Despite it being Citizen's most upbeat record to date, Mat and his fellow band members, guitarist Nick Hamm and bassist Eric Hamm have stated that lyrically, it's perhaps their angriest yet, though Mat points out that 'I Want To Kill You' is not a threat aimed at anyone in particular but something he named the original demo for a joke and it stuck.
"It's funny because there's never any discussion before any record about lyrical content - everybody trusts me to say whatever I want to say. But by the end of the 'As You Please' touring cycle, there was a collective feeling of being pretty burnt out and frustrated about a lot of things, and I started writing songs about that. It's definitely an angrier record in terms of lyrics; it's very straight-forward and not too cryptic or introspective or anything like what I usually do."
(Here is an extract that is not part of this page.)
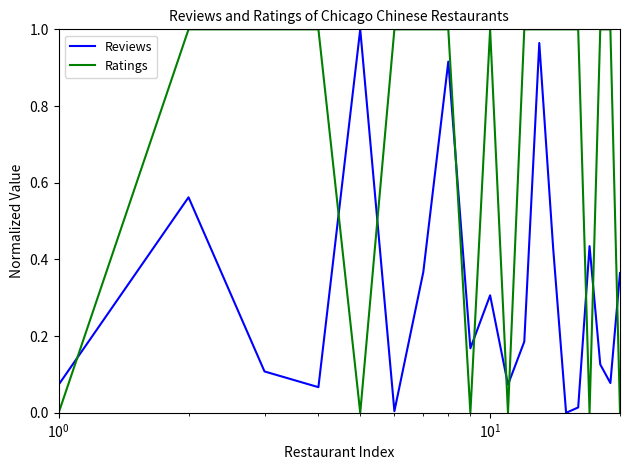

Which series has the largest total across all categories?

Ratings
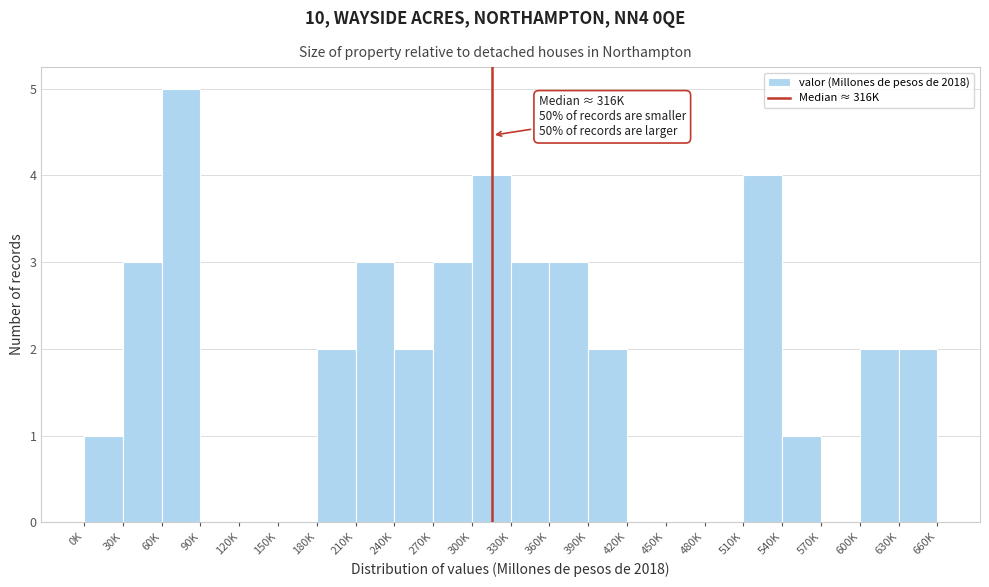

Reading right to left, list all the values displayed in this chart.

630K=2	600K=2	570K=0	540K=1	510K=4	480K=0	450K=0	420K=0	390K=2	360K=3	330K=3	300K=4	270K=3	240K=2	210K=3	180K=2	150K=0	120K=0	90K=0	60K=5	30K=3	0K=1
Listening to the lyrics of 'I Want To Kill You', as Mat acerbically spits 'I'll keep it coming if you want some more, I'll keep on running, but it gets so tiring," it certainly seems he is alluding to feeling sick and tired of being seen as a commodity. This sense of disillusionment seems to creep into several of Mat's comments. How does he combat that feeling?
"Time, it's just about taking time. I was so tired of touring, so tired of being told what to do by everybody, and it was really frustrating; we went home, and I started doing other things and didn't think about music for a while, then one day I felt like writing a song, and then, boom, I started writing more songs because I felt excited again. After that none-stop touring cycle, it felt like the band was going to break up at one point because we were all just so over it. Music is something we really enjoy doing, and that's never going to really change unless it starts to feel like a job, and it was starting to feel like a job. Time is the best way to remedy that, so you can take a step back, and it becomes fun again."
Taken from the April issue of Upset. Citizen's album 'Life In Your Glass World' is out 26th March.